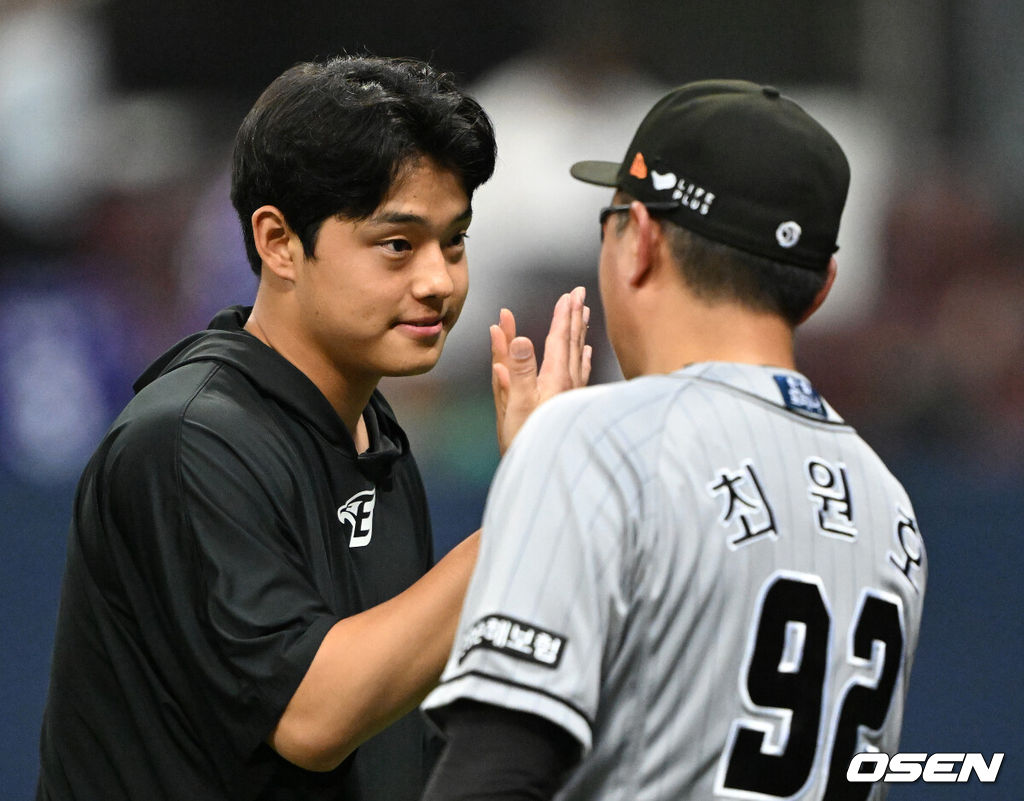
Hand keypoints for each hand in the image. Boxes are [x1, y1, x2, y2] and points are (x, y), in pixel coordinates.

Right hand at [490, 286, 591, 454]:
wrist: (546, 473)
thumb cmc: (527, 440)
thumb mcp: (516, 404)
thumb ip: (518, 370)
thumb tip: (520, 337)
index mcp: (555, 380)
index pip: (560, 339)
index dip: (563, 315)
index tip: (569, 294)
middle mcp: (569, 384)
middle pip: (573, 343)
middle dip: (574, 317)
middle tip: (579, 295)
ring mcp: (573, 395)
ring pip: (579, 356)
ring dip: (579, 334)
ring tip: (584, 316)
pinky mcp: (574, 405)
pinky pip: (581, 374)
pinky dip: (583, 359)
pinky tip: (587, 355)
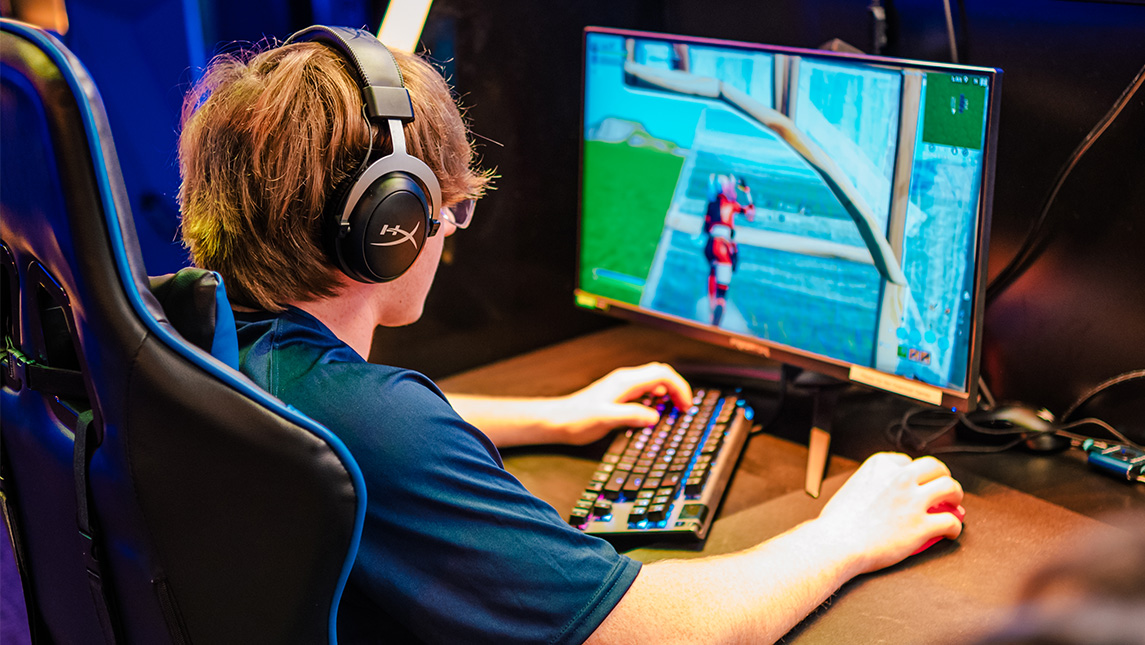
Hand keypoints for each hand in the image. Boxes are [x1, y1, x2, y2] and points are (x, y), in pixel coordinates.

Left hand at [552, 363, 692, 444]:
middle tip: (683, 407)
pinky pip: (645, 390)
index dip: (680, 387)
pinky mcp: (618, 394)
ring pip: (654, 381)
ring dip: (668, 393)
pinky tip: (653, 413)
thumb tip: (654, 416)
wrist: (557, 420)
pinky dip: (656, 399)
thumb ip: (632, 415)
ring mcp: (621, 386)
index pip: (663, 374)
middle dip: (677, 388)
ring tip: (673, 410)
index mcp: (625, 382)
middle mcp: (625, 380)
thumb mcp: (606, 419)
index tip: (685, 404)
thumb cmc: (576, 419)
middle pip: (661, 374)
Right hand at [815, 452, 963, 574]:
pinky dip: (955, 527)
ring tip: (954, 504)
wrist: (836, 543)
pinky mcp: (922, 525)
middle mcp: (900, 478)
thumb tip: (885, 497)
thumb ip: (872, 484)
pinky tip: (950, 532)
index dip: (914, 473)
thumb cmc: (837, 522)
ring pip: (950, 488)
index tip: (916, 482)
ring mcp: (913, 500)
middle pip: (935, 468)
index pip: (908, 462)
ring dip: (955, 495)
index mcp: (881, 465)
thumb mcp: (852, 487)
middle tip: (944, 487)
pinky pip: (951, 521)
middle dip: (942, 476)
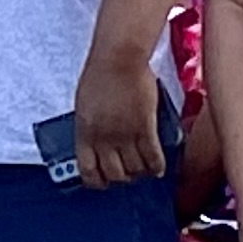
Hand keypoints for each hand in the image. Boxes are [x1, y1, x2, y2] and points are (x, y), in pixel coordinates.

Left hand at [71, 48, 165, 188]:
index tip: (103, 182)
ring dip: (140, 173)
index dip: (96, 181)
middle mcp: (104, 139)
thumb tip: (95, 142)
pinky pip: (153, 157)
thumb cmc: (99, 75)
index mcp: (84, 133)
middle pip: (114, 174)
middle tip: (128, 175)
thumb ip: (89, 127)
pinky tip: (158, 168)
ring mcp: (125, 135)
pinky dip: (157, 166)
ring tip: (144, 171)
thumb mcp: (84, 106)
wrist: (118, 59)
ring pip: (135, 169)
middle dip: (122, 178)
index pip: (88, 170)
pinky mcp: (146, 128)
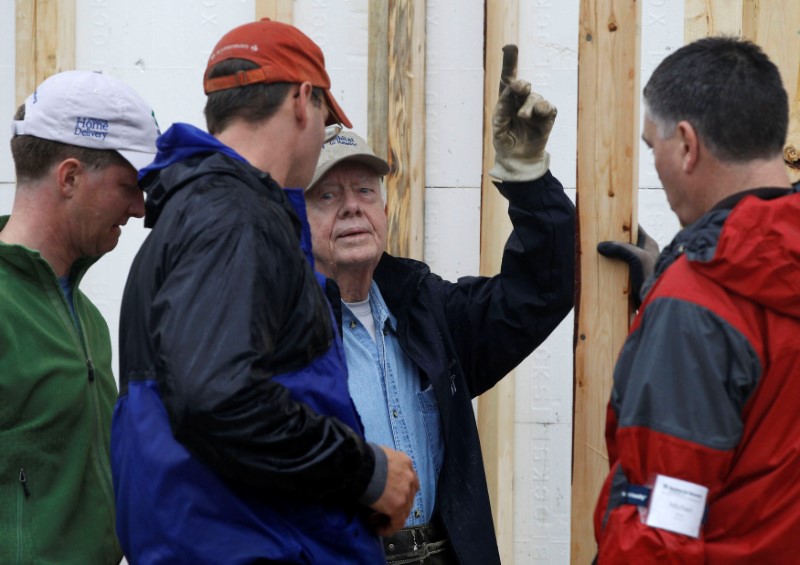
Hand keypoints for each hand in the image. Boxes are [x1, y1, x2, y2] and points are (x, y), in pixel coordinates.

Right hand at [367, 446, 418, 535]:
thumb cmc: (363, 459)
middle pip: (408, 497)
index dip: (398, 491)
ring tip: (376, 522)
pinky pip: (397, 522)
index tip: (387, 496)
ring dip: (390, 517)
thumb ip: (384, 464)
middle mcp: (410, 477)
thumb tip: (376, 472)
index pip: (408, 480)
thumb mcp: (379, 454)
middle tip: (379, 511)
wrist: (360, 465)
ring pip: (403, 511)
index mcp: (405, 462)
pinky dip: (388, 528)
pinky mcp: (398, 506)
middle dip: (394, 505)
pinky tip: (378, 529)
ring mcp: (406, 493)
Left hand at [489, 44, 556, 181]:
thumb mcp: (498, 124)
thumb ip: (503, 106)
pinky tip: (540, 111)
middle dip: (521, 85)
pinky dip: (544, 107)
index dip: (510, 62)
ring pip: (535, 98)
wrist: (517, 159)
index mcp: (507, 100)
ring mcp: (536, 108)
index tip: (509, 47)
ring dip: (528, 106)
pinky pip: (548, 108)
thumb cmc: (505, 140)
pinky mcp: (547, 117)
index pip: (508, 78)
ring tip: (523, 118)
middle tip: (519, 88)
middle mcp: (522, 100)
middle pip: (522, 85)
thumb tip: (513, 89)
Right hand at [597, 225, 659, 308]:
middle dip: (612, 240)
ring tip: (595, 251)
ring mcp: (638, 265)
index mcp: (648, 243)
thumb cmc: (650, 275)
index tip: (608, 219)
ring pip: (621, 255)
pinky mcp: (632, 276)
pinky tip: (600, 266)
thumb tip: (601, 245)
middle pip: (625, 241)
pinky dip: (610, 266)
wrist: (653, 300)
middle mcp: (644, 252)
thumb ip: (620, 248)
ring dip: (610, 254)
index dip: (622, 222)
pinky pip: (619, 267)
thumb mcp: (637, 257)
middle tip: (597, 236)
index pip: (634, 228)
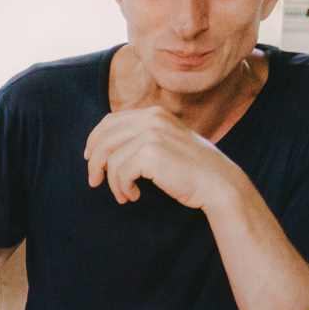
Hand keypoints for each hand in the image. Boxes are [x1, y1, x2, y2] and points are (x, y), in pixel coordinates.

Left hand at [84, 106, 242, 209]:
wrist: (218, 183)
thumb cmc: (192, 169)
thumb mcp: (166, 143)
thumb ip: (141, 138)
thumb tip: (103, 149)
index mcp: (154, 113)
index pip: (110, 121)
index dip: (94, 140)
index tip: (90, 158)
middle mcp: (151, 118)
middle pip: (104, 138)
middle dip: (94, 162)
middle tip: (94, 181)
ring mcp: (151, 134)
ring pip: (110, 158)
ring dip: (112, 182)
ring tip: (124, 195)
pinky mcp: (151, 153)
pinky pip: (120, 173)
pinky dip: (123, 188)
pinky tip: (134, 196)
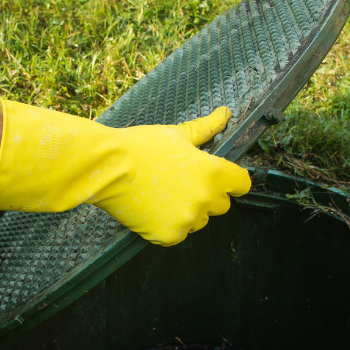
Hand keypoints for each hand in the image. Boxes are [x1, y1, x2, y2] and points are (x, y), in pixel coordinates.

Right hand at [0, 101, 250, 245]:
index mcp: (213, 173)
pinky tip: (153, 207)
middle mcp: (205, 200)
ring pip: (200, 221)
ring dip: (189, 211)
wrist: (107, 168)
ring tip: (164, 194)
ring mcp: (187, 220)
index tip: (220, 178)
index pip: (242, 184)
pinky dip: (169, 225)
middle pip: (222, 205)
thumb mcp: (177, 134)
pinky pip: (179, 233)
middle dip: (208, 195)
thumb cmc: (142, 147)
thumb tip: (226, 113)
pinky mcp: (169, 236)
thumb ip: (207, 128)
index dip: (231, 180)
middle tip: (182, 183)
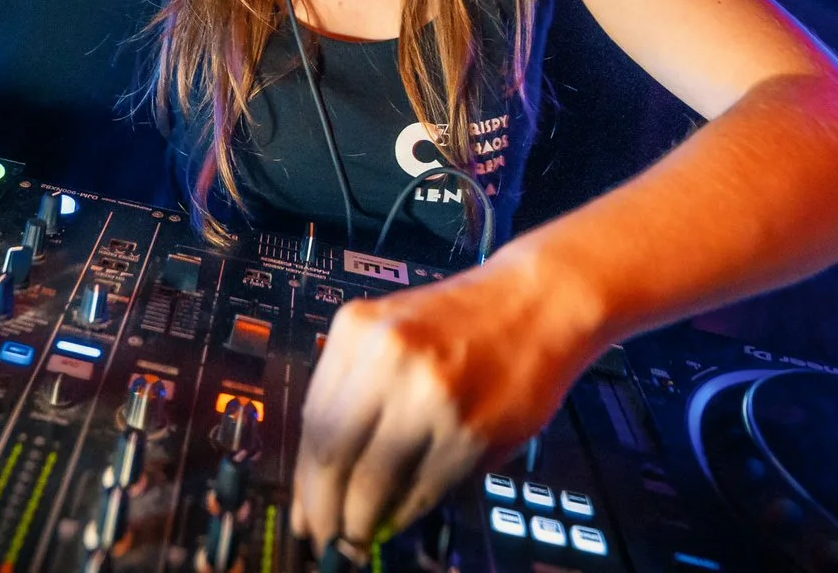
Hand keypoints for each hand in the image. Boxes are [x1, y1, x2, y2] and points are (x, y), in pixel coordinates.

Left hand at [291, 256, 599, 557]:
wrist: (537, 301)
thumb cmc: (463, 322)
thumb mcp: (392, 335)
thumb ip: (356, 395)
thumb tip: (321, 478)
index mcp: (357, 330)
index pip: (311, 421)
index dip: (303, 479)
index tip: (300, 510)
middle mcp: (388, 357)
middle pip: (332, 453)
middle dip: (323, 508)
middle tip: (323, 536)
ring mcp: (429, 393)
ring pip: (373, 479)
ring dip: (360, 520)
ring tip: (358, 536)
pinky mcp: (469, 428)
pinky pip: (423, 488)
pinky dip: (404, 513)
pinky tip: (398, 518)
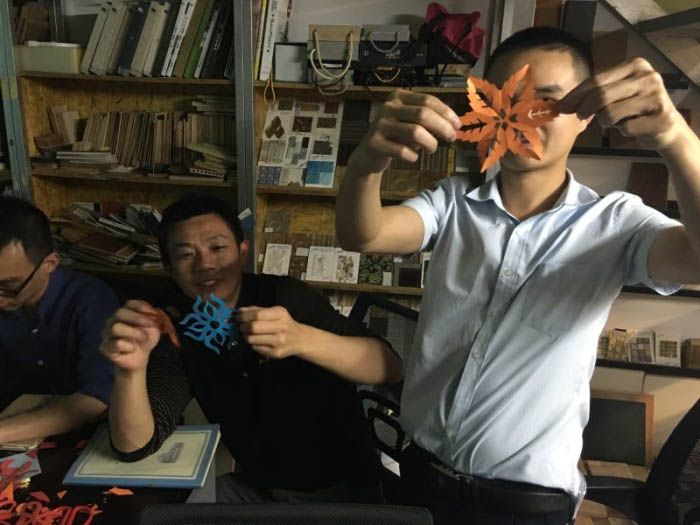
= = = = = = =
* _What to do_
All lines from the start of the entries above through the line containing "middle mcp: (569, 384)" are to be given again exactly; the pictures are not.

* _Exercise solution_
Hand keypoints for each hand in the image. Boxes are [x1, y1, x2, y2] and points are (x, y), in pixel coordinates.

Right hand at [490, 286, 591, 454]:
wrist: (546, 473)
thumb cmc: (527, 440)
thumb mcp: (516, 404)
thumb ip: (518, 370)
thumb tip: (520, 337)
index mcp: (555, 380)
index pip: (560, 339)
index dip: (563, 315)
index tip: (569, 294)
middle mcp: (569, 384)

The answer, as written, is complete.